I’ve been gaming since the tender age of three, when I picked up a Master System pad and showed remarkable skill at R-Type. Since then I’ve owned more consoles than I care to remember, spending absurd amounts on my hobby even into my current debt-ridden student state. I’ve been writing about games now for going on seven years, spent a couple of years podcasting about the topic and now I bore Twitter about the topic at great length. Yet despite all this experience, my past intertwined with the coming of console generations, one part of gaming still baffles me: the midnight launch.
Picture the scene if you will, a new game is coming out… and a pretty highly anticipated one at that. There is a chill in the November air in Glasgow, the stars litter the sky as most people are tucked in bed awaiting the next working day. Not our intrepid gamers though, who emerge from their dwelling of choice, heading with excitement to the game store of their choosing. They queue, chatter and chitter with equal measure before piling into the artificially lit shop of dreams. Pre-order receipt handed over with £45 and a shiny new game handed back in return. Scurrying back home with the game of the day they presumably play until morning, safe in the knowledge that they got the game first.

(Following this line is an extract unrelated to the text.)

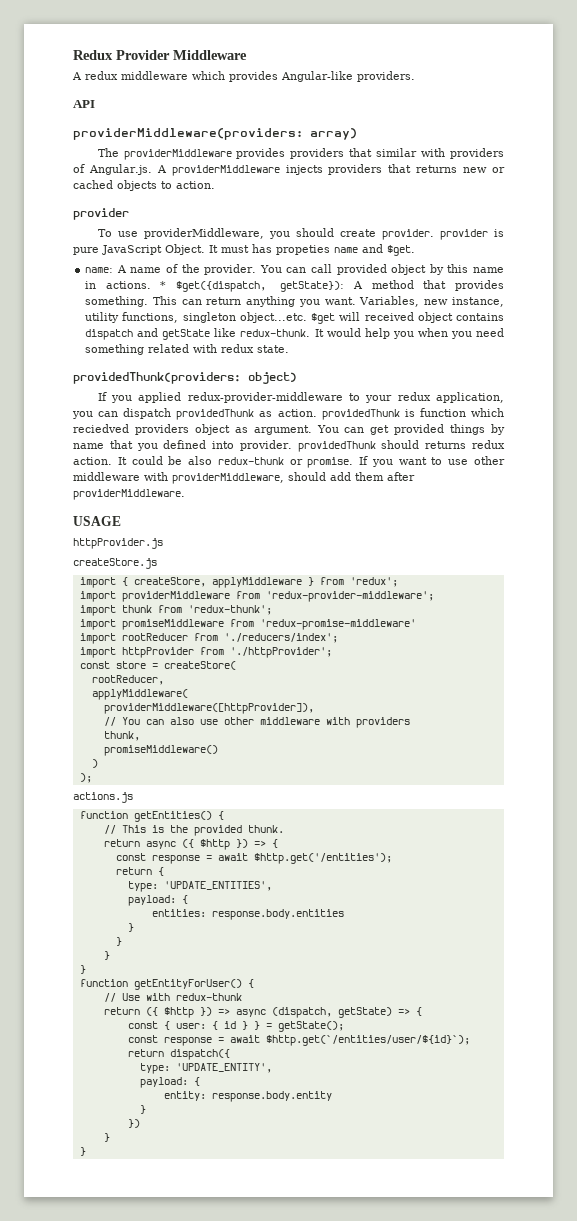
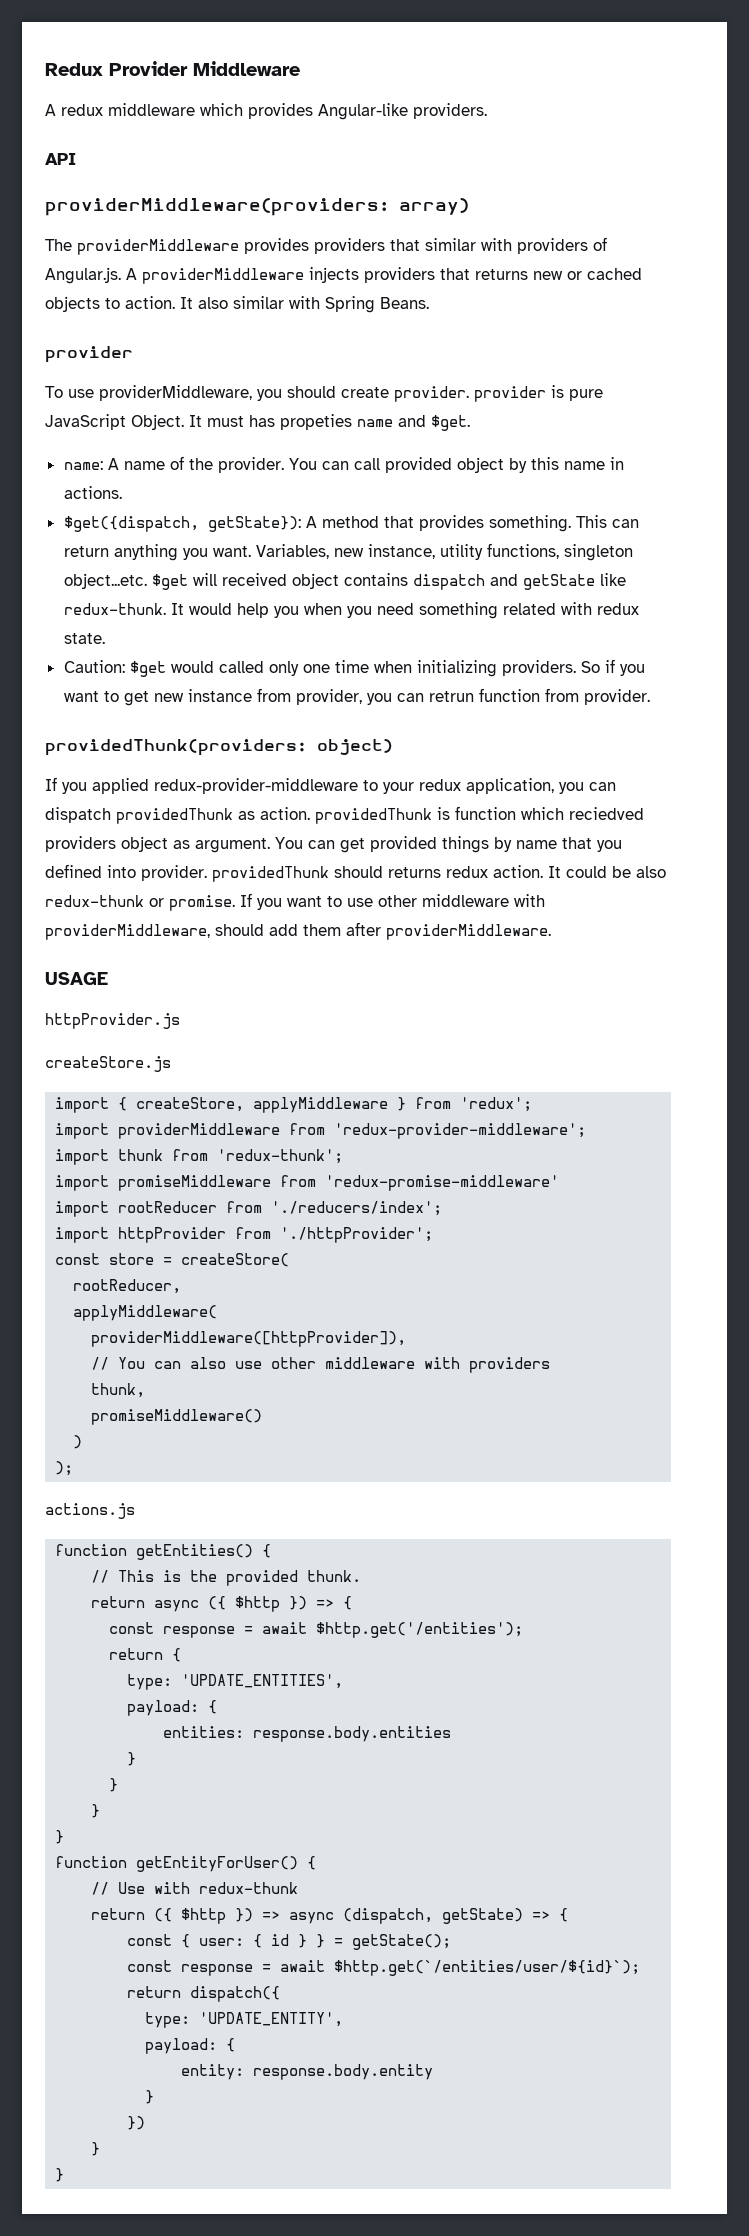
(215, 185) none -> [180,296,429,313] It also similar with Spring Beans.
[160,281,167,289] * -> (122, 492) //
(290, 349) none -> [63,659,645,677] [63,688,650,706] // Caution: $get would called only one time when initializing providers. So if you want to get new instance from provider, you can retrun function from provider.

Why on earth would I want to do that? Let’s put aside the obvious issue of a group of gamers heading out for a new game or console at midnight being a mugger’s wet dream for the moment and focus on the realities. All this will serve to do is aggravate me, as I head out at mightnight to shop and still have to queue. I’ve seen footage of those massive queues and wonder what the people there think of when in the cold and dark. Do they ever think about what it could have been like ordering online? That time they could be in the arms of their partner; watching the best of cinema, playing a fun game or making passionate love. They could be excitedly looking at news of the game of their desires, or tracking the package online as it wings its way to their house for launch day. They could be checking online banking, smug at the amount they saved by buying online… even looking at budget games they can pick up with the money saved. Then the day comes after a good night’s sleep, a hearty breakfast and dashing out on that crisp winter morning to college, university or work. Making plans with friends to meet up on XBL or PSN in the evening, bright and breezily heading home for a night of fun and games. Opening the door to your warm house the game sits on the floor, all ready for you to play.
Now, isn’t that a much better sounding plan than standing in the cold to get your game at a higher price for the sake of 8-9 sleepy extra hours of gaming?